My dad was my friend, my mentor, my confidante and my hero. He had the most wonderful sense of humour and always had a funny story to recite. He suffered from Vascular Dementia and he was so very brave. He knew what was wrong with him and tried to make life easier on his family by staying positive and cheerful as much as he could. The last year of his life was very difficult, not only for my Dad but for my Mother too.

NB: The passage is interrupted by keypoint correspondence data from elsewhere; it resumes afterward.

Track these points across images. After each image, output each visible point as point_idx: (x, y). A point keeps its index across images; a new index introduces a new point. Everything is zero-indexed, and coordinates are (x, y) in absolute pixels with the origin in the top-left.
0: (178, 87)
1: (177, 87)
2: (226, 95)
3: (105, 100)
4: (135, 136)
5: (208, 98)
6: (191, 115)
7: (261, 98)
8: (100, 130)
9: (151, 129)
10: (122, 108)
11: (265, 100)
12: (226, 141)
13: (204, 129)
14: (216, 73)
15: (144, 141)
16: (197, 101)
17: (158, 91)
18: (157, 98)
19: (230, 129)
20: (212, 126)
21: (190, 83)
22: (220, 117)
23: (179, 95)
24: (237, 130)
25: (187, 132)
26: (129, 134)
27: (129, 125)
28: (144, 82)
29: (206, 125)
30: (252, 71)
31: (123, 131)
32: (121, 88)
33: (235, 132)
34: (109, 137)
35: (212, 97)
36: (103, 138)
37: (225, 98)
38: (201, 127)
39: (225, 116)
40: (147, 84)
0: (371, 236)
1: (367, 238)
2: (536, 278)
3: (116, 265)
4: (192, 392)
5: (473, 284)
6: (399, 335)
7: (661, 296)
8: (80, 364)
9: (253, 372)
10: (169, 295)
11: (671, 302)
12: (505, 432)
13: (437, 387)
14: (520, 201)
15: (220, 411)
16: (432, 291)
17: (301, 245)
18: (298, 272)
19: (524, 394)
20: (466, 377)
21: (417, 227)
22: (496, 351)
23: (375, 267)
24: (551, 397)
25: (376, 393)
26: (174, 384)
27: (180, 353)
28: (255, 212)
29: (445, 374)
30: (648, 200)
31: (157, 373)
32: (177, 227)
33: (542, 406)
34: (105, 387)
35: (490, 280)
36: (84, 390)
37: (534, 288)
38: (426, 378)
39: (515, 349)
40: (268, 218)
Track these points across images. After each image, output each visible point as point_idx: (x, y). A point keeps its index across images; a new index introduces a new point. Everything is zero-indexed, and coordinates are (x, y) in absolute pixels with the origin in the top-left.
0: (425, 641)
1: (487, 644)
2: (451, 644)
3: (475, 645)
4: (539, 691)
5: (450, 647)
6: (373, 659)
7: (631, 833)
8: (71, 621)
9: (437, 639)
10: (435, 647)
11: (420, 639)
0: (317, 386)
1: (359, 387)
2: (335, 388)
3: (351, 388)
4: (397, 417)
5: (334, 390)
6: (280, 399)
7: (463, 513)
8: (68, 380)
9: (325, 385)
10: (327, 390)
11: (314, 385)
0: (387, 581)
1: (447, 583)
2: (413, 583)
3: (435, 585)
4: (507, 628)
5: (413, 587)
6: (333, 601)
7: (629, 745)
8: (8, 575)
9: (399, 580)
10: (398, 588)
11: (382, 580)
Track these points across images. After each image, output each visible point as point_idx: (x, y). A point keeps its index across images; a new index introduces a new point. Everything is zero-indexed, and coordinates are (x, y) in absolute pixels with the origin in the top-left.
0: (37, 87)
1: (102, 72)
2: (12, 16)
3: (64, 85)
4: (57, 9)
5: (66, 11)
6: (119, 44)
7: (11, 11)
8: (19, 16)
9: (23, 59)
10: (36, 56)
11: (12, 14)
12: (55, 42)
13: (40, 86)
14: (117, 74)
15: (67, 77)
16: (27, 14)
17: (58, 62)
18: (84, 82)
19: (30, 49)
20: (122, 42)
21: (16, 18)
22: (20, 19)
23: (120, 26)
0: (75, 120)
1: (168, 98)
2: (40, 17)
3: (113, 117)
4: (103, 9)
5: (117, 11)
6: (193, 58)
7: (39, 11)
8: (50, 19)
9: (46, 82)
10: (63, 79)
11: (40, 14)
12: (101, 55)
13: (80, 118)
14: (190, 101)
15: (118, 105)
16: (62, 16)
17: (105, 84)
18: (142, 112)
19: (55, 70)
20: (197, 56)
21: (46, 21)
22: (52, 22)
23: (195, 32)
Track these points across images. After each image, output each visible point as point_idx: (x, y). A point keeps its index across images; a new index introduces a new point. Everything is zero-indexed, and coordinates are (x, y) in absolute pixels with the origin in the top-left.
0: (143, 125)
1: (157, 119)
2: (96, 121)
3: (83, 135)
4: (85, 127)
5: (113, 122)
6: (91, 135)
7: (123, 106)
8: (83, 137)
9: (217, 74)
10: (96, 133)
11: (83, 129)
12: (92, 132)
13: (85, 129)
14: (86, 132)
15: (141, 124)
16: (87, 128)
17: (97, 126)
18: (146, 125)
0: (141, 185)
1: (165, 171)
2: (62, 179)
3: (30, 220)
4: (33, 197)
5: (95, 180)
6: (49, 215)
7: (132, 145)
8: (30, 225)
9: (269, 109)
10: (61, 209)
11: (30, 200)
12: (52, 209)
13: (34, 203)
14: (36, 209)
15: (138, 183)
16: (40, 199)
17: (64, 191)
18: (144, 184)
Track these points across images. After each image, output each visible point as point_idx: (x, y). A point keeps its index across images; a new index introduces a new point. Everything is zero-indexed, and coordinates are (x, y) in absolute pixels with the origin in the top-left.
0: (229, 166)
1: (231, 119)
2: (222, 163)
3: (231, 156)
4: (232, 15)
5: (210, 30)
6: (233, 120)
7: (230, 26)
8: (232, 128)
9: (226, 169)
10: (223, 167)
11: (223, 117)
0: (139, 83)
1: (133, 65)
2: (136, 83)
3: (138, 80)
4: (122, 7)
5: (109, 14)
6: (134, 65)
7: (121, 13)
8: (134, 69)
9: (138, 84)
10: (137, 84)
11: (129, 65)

My Dad’s confusion got worse and he could barely concentrate on anything. At one stage my Dad said to me, “Can we just rub all this out and start again, I can’t think anymore”. I replied, “Yes Dad, let’s do that, let”s start again.” My heart was breaking, I knew that my Dad meant he wanted to start the day all over again as he could barely remember anything that was happening, he hadn’t been talking very much that day and he was confused about almost everything going on around him. My Dad fell asleep on his chair, and when he woke up he was bright again and back to his cheery self.
My Dad asked if he could open his Christmas presents that night, I told him he could open the smaller ones but the larger ones had to be kept for Christmas Day, his reply was, “I wont be here then”. My reply was, “Dad, Christmas is only two weeks away of course you will be here”. My Dad just smiled at me and I smiled back. Later, my mum asked my Dad what he had meant and he told her to ask me because I knew. I think I did know, but there was no way I could acknowledge it, but, yes I knew exactly what my Dad meant.
Less than a week later on the 10th December 2009, my Dad passed away at the age of 81. The devastation felt in our family is indescribable.
Today, on Father’s Day I remember the man who made me laugh, who taught me how to eat Jelly Babies properly, who told stories and a man who gave me a love of nature. This man shared my life’s ups and downs and was always there for me: a wonderful friend who always gave the best advice. I remember the laughter, the fun and the loving man; I remember my Dad.